Sam Chang: Okay, last question. I said last question before, but I always do this. Provocative question. People historically, my age and older, people used to do radiographic blind basketing of stones. Then we learned, because we were smart or whatever, that you should do it under direct visualization and you should never do it blind. I can actually see where this could be a technique where you could do this under fluoroscopy perhaps of, hey, this is a calyx. We know the fiber becomes radiopaque. And I mean, I'm just a pure conjecture, off label, etc., but is this technique something that could be considered along those lines? Is it that, I don't want to say easy, but something that could be at least considered down the line?

Jonathan Coleman: Clearly, Wes hit that one, but, yeah, I think so. I mean, there's certainly refinement that's needed. Right now, I think the short answer is yes. It can go there.

Sam Chang: Okay.

Jonathan Coleman: So that definitely is on everyone's mind in terms of a way to go. For right now, I think we just want to make sure that we're getting the fiber in the right place, and we're getting the best treatment effect that we can, and we're following the same process that we use for endoscopic management. But, Sam, you're absolutely correct. I mean, that's the direction I think that this will probably go in down the line, if it gets there.

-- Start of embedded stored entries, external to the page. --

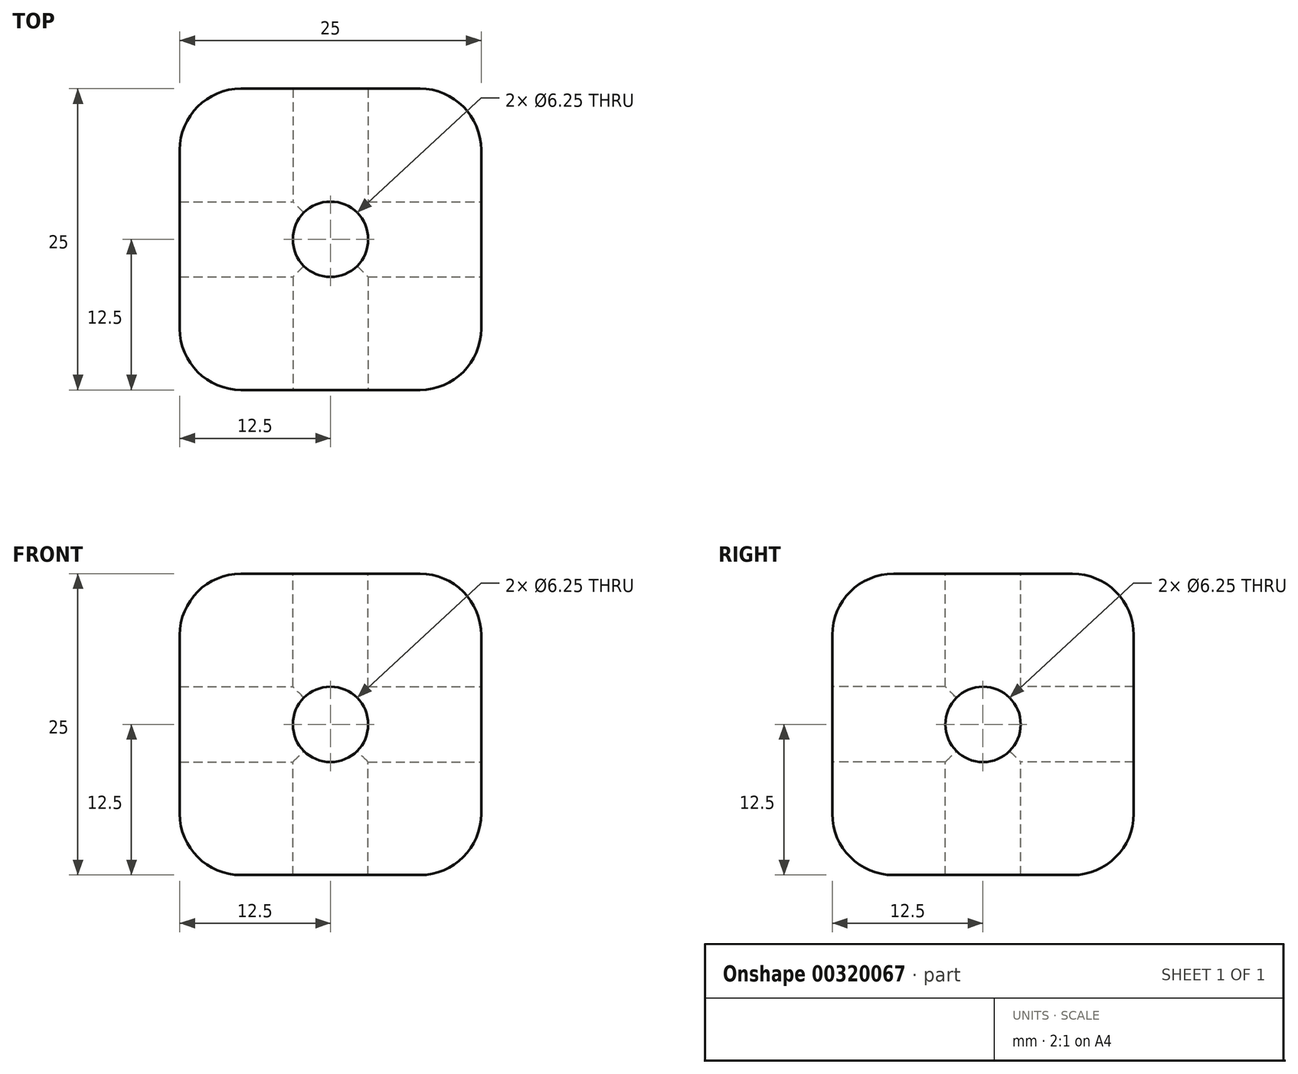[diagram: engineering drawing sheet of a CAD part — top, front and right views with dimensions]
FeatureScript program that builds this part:
annotation { "Feature Type Name" : "Feature", "Feature Type Description" : "" }
export const myFeature = defineFeature(function(context is Context, id is Id, definition is map)
    precondition{}
    {
        {
            var Q0;
            Q0=qCreatedBy(makeId("Top.planeOp"),FACE);
            var sketch = newSketch(context, id + "F0", { "sketchPlane" : qUnion([Q0])});
            skLineSegment(sketch, "E0.bottom", {"start": v(0, 0) * mm, "end": v(25, 0) * mm});
            skLineSegment(sketch, "E0.top", {"start": v(0, -25) * mm, "end": v(25, -25) * mm});
            skLineSegment(sketch, "E0.left", {"start": v(0, 0) * mm, "end": v(0, -25) * mm});
            skLineSegment(sketch, "E0.right", {"start": v(25, 0) * mm, "end": v(25, -25) * mm});
            skSolve(sketch);
        }
        {
            var Q0;
            Q0=makeQuery(id+"F0.imprint","IMPRINT",FACE,{"disambiguationData":[TD([[makeQuery(id+"F0.imprint","IMPRINT",EDGE,{"derivedFrom":sQuery(id+"F0.wireOp",EDGE,"E0.bottom")}),-1.0]])]});
            extrude(context, id + "F1", {"entities" : qUnion([Q0]), "depth" : 25 * mm});
        }
        {
            var Q0;
            Q0=makeQuery(id+"F1.opExtrude","SWEPT_FACE",FACE,{"disambiguationData":[OSD([sQuery(id+"F0.wireOp",EDGE,"E0.top")])]});
            var sketch = newSketch(context, id + "F2", { "sketchPlane" : qUnion([Q0])});
            skCircle(sketch, "E1", {"center": v(12.5, 12.5) * mm, "radius": 3.12 * mm});
            skSolve(sketch);
        }
        {
            var Q0;
            Q0=makeQuery(id+"F2.imprint","IMPRINT",FACE,{"disambiguationData":[TD([[makeQuery(id+"F2.imprint","IMPRINT",EDGE,{"derivedFrom":sQuery(id+"F2.wireOp",EDGE,"E1")}),1.0]])]});
            extrude(context, id + "F3", {"entities" : qUnion([Q0]), "operationType" : NewBodyOperationType.REMOVE, "oppositeDirection" : true, "depth" : 25.4 * mm});
        }
        {
            var Q0;
            Q0=makeQuery(id+"F1.opExtrude","SWEPT_FACE",FACE,{"disambiguationData":[OSD([sQuery(id+"F0.wireOp",EDGE,"E0.right")])]});
            var sketch = newSketch(context, id + "F4", { "sketchPlane" : qUnion([Q0])});
            skCircle(sketch, "E2", {"center": v(-12.5, 12.5) * mm, "radius": 3.12 * mm});
            skSolve(sketch);
        }
        {
            var Q0;
            Q0=makeQuery(id+"F4.imprint","IMPRINT",FACE,{"disambiguationData":[TD([[makeQuery(id+"F4.imprint","IMPRINT",EDGE,{"derivedFrom":sQuery(id+"F4.wireOp",EDGE,"E2")}),1.0]])]});
            extrude(context, id + "F5", {"entities" : qUnion([Q0]), "operationType" : NewBodyOperationType.REMOVE, "oppositeDirection" : true, "depth" : 25.4 * mm});
        }
        {
            var Q0;
            Q0=makeQuery(id+"F1.opExtrude","CAP_FACE",FACE,{"disambiguationData":[OSD([sQuery(id+"F0.wireOp",EDGE,"E0.bottom"),sQuery(id+"F0.wireOp",EDGE,"E0.top"),sQuery(id+"F0.wireOp",EDGE,"E0.left"),sQuery(id+"F0.wireOp",EDGE,"E0.right")])],"isStart":false});
            var sketch = newSketch(context, id + "F6", { "sketchPlane" : qUnion([Q0])});
            skCircle(sketch, "E3", {"center": v(12.5, -12.5) * mm, "radius": 3.12 * mm});
            skPoint(sketch, "E3.centerSnap0", {"position": v(25, -12.5) * mm});
            skPoint(sketch, "E3.centerSnap1", {"position": v(12.5, -25) * mm});
            skSolve(sketch);
        }
        {
            var Q0;
            Q0=makeQuery(id+"F6.imprint","IMPRINT",FACE,{"disambiguationData":[TD([[makeQuery(id+"F6.imprint","IMPRINT",EDGE,{"derivedFrom":sQuery(id+"F6.wireOp",EDGE,"E3")}),1.0]])]});
            extrude(context, id + "F7", {"entities" : qUnion([Q0]), "operationType" : NewBodyOperationType.REMOVE, "oppositeDirection" : true, "depth" : 25.4 * mm});
        }
        {
            var Q0;
            Q0=makeQuery(id+"F1.opExtrude","CAP_EDGE",EDGE,{"disambiguationData":[OSD([sQuery(id+"F0.wireOp",EDGE,"E0.top")])],"isStart":true});
            fillet(context, id + "F8", {"entities" : qUnion([Q0]), "radius" : 5.08 * mm, "tangentPropagation" : true, "allowEdgeOverflow" : false});
        }
        {
            var Q0;
            Q0=makeQuery(id+"F1.opExtrude","CAP_EDGE",EDGE,{"disambiguationData":[OSD([sQuery(id+"F0.wireOp",EDGE,"E0.bottom")])],"isStart":true});
            fillet(context, id + "F9", {"entities" : qUnion([Q0]), "radius" : 5.08 * mm, "tangentPropagation" : true, "allowEdgeOverflow" : false});
        }
        {
            var Q0;
            Q0=makeQuery(id+"F1.opExtrude","CAP_EDGE",EDGE,{"disambiguationData":[OSD([sQuery(id+"F0.wireOp",EDGE,"E0.bottom")])],"isStart":false});
            fillet(context, id + "F10", {"entities" : qUnion([Q0]), "radius" : 5.08 * mm, "tangentPropagation" : true, "allowEdgeOverflow" : false});
        }
        {
            var Q0;
            Q0=makeQuery(id+"F1.opExtrude","CAP_EDGE",EDGE,{"disambiguationData":[OSD([sQuery(id+"F0.wireOp",EDGE,"E0.top")])],"isStart":false});
            fillet(context, id + "F11", {"entities" : qUnion([Q0]), "radius" : 5.08 * mm, "tangentPropagation" : true, "allowEdgeOverflow" : false});
        }
        {
            var Q0;
            Q0=makeQuery(id+"F1.opExtrude","SWEPT_EDGE",EDGE,{"disambiguationData":[OSD([sQuery(id+"F0.wireOp",EDGE,"E0.bottom"),sQuery(id+"F0.wireOp",EDGE,"E0.right")])]});
            fillet(context, id + "F12", {"entities" : qUnion([Q0]), "radius" : 5.08 * mm, "tangentPropagation" : true, "allowEdgeOverflow" : false});
        }
        {
            var Q0;
            Q0=makeQuery(id+"F1.opExtrude","CAP_EDGE",EDGE,{"disambiguationData":[OSD([sQuery(id+"F0.wireOp",EDGE,"E0.left")])],"isStart":false});
            fillet(context, id + "F13", {"entities" : qUnion([Q0]), "radius" : 5.08 * mm, "tangentPropagation" : true, "allowEdgeOverflow" : false});
        }
    });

Sam Chang: Yeah, I mean, because I just think of my post cystectomy patients that are difficult, and, yes, you perc or... But I mean, just different scenarios. But the attention that you all have paid in terms of studying, evaluating, and initiating trials for upper tract disease at Sloan Kettering has really been exemplary and has really helped, I think, jumpstart a lot of the recent interest. And then, again, Wesley, you missed this, but I wanted to really give kudos to Jonathan as he led the AUA guidelines in upper tract disease, which has garnered a lot of attention and rightfully so.

So thanks to both of you guys for spending some time with us. Good luck to Wesley as he moves out to the left coast. And, Jonathan, as always, good talking to you again, and look forward to talking again soon about other advances in upper tract disease.

Jonathan Coleman: Thanks, Sam, appreciate it.

Wesley Yip: Thank you guys so much. Really appreciate it.